Mi intención con esta breve reflexión no es especular sobre las ahora felices circunstancias por las que lo afirmado anteriormente es como es. Sobre eso, me limito a expresar mi gratitud a Dios y al universo, como agradezco que esta terrible enfermedad respete a los niños.
Ahora bien, como ciudadano y padre de un niño de escasos siente años, no puedo evitar pensar (haciendo inmediata expiación de ese pensamiento), en qué pasaría si la situación fuera inversa. ¿Qué pasaría si la epidemia en esta isla tuviera su epicentro en Haití? ¿Qué pasaría si un patógeno semejante en virulencia y más potente en su letalidad llega a enquistarse en el territorio de nuestro vecino, la nación más pobre del hemisferio occidental?
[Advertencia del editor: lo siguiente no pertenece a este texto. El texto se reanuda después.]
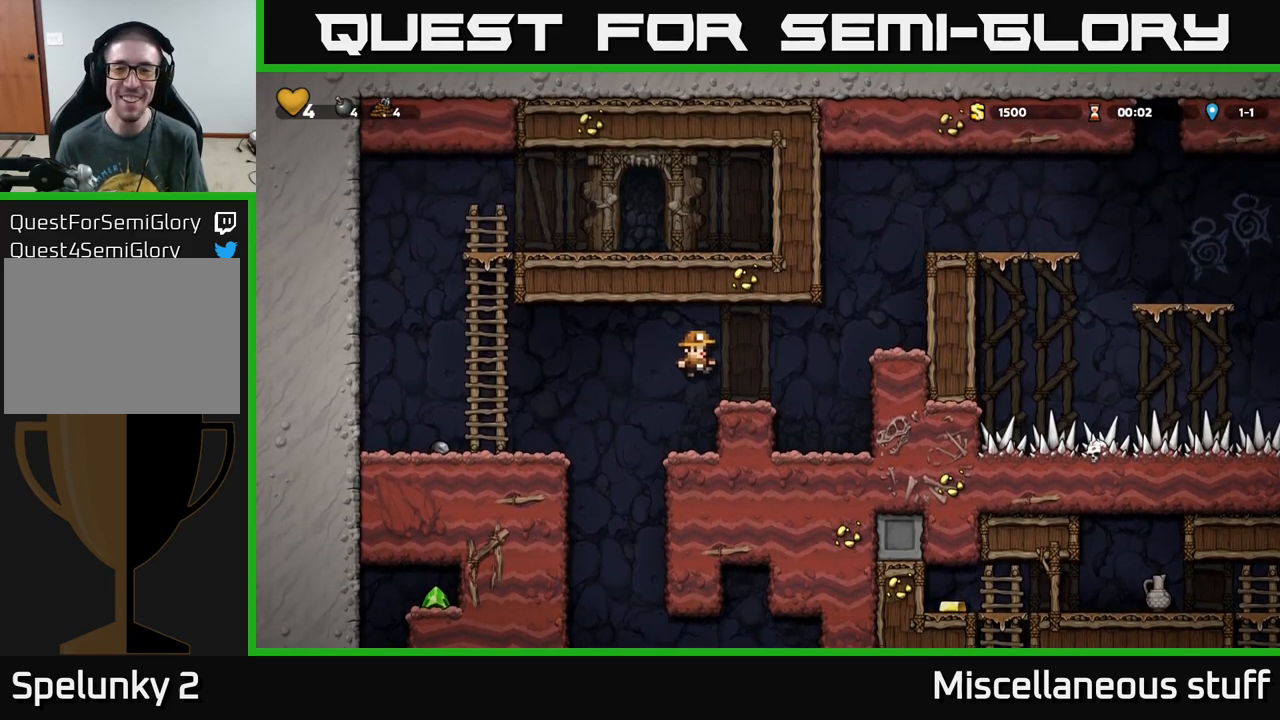
{"buttons": ["DPAD_RIGHT"], "left_stick": "center", "events": [[117, "DPAD_RIGHT", "down"], [233, "A", "down"], [350, "A", "up"]]}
Seamos metódicamente egoístas, ¿Qué nos pasaría a nosotros, los dominicanos?
La respuesta a estas preguntas ensombrece el corazón, ahora, que estamos sintiendo en carne propia lo que en otro tiempo parecería un augurio de dementes y fanáticos. La buena noticia es que no es así. Que por su naturaleza y por el esfuerzo concertado que está haciendo la humanidad, ahora unida, las perspectivas de superar esta crisis, no sin dolor y perdida, son con cada día que pasa más prometedoras. Prometedoras terapias en ensayo clínico, vacunas en proceso, mejores prácticas compartidas, solidaridad humana en acción. Todo esto augura que estamos en los albores, como diría Sir Winston Churchill, de “nuestra mejor hora”.
Aprovechemos este momento para reflexionar sobre el futuro de esta isla y las amenazas que encierra. Estamos a tiempo. Superada esta crisis no habrá mejor momento para cosechar el fruto de la solidaridad de las demás naciones y liderar el proceso difícil, largo, pero ineludible, de propiciar la elevación de los índices de desarrollo humano de Haití, para que la presión no se cierna sobre nosotros.
Nosotros, los que más tenemos que perder y que ganar después de los propios haitianos, convirtámonos de forma sincera y comprometida en la diferencia. Seamos lo que falta para destrabar la crisis crónica de nuestro vecino. Seamos desde el Estado el tanque de pensamiento y colaboración, los promotores, los lobistas. Desde el sector privado los constructores, los economistas, los inversionistas. Desde los gremios seamos los médicos. Desde las fincas seamos los productores. Al fin y al cabo, conocemos la tierra. Conozcamos también a sus habitantes. Apoyémoslos decididamente a hacer viable su país, para bien de ellos, de nuestros hijos y de nosotros mismos.